Task description:
Print the line containing "4: (639, 441)" and all lines after it, unchanged, through the end of the data. Leave the pictures out.

Stored items:
*****
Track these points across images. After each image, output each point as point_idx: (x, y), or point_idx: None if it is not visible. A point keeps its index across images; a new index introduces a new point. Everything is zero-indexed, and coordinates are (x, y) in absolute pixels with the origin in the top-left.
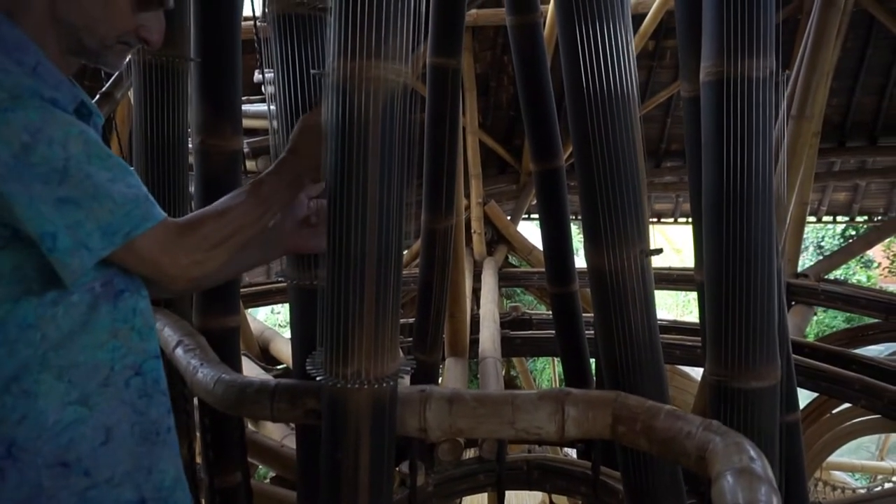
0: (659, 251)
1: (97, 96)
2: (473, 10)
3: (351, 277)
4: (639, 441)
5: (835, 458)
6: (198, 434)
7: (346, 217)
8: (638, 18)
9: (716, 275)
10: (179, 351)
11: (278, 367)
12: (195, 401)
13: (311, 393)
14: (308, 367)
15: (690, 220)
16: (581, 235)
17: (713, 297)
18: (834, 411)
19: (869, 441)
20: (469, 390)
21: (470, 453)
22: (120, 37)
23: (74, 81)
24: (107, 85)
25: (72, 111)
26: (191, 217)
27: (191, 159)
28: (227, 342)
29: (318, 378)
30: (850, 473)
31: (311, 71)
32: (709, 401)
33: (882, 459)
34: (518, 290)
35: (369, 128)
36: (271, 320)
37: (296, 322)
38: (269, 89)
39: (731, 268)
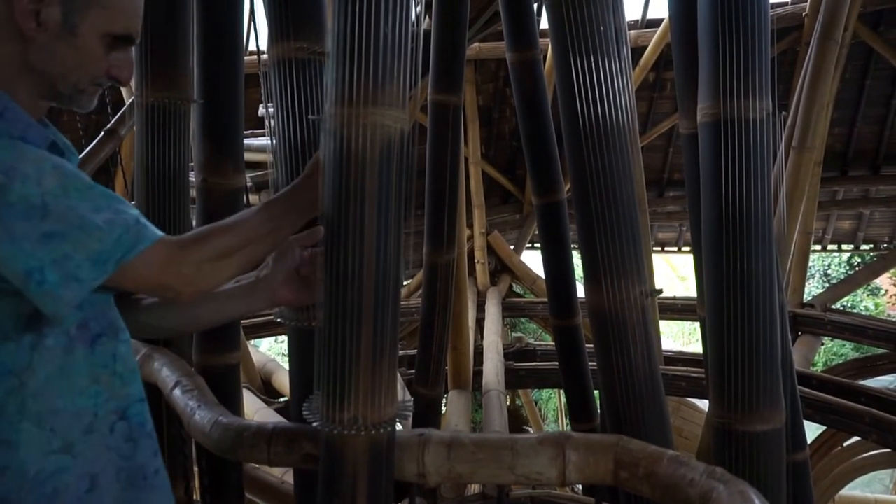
0: (659, 292)
1: (101, 133)
2: (476, 45)
3: (347, 322)
4: (641, 487)
5: (847, 491)
6: (195, 474)
7: (342, 262)
8: (638, 51)
9: (716, 318)
10: (177, 392)
11: (280, 399)
12: (192, 441)
13: (308, 437)
14: (305, 413)
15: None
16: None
17: (715, 339)
18: (845, 444)
19: (883, 474)
20: (468, 434)
21: (473, 489)
22: (93, 79)
23: (47, 122)
24: (112, 121)
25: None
26: (199, 230)
27: (193, 194)
28: (227, 379)
29: (314, 424)
30: None
31: (309, 116)
32: (712, 444)
33: None
34: (522, 319)
35: (366, 173)
36: (275, 349)
37: (294, 362)
38: (271, 123)
39: (731, 312)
*****
Written answer:
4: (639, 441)
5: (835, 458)
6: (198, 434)
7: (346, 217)
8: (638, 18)
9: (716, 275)
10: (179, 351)
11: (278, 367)
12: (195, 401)
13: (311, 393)
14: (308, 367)
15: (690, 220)
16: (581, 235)
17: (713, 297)
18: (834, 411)
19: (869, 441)
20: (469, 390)
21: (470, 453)
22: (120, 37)
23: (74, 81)
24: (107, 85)
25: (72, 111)
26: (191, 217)
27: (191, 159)
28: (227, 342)
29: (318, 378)
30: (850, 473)
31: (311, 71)
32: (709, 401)
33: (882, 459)
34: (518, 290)
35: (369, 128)
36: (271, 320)
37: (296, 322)
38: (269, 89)
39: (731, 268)
0: (659, 292)
1: (101, 133)
2: (476, 45)
3: (347, 322)
4: (641, 487)
5: (847, 491)
6: (195, 474)
7: (342, 262)
8: (638, 51)
9: (716, 318)
10: (177, 392)
11: (280, 399)
12: (192, 441)
13: (308, 437)
14: (305, 413)
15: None
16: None
17: (715, 339)
18: (845, 444)
19: (883, 474)
20: (468, 434)
21: (473, 489)
22: (93, 79)
23: (47, 122)
24: (112, 121)
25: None
26: (199, 230)
27: (193, 194)
28: (227, 379)
29: (314, 424)
30: None
31: (309, 116)
32: (712, 444)
33: None
34: (522, 319)
35: (366, 173)
36: (275, 349)
37: (294, 362)
38: (271, 123)
39: (731, 312)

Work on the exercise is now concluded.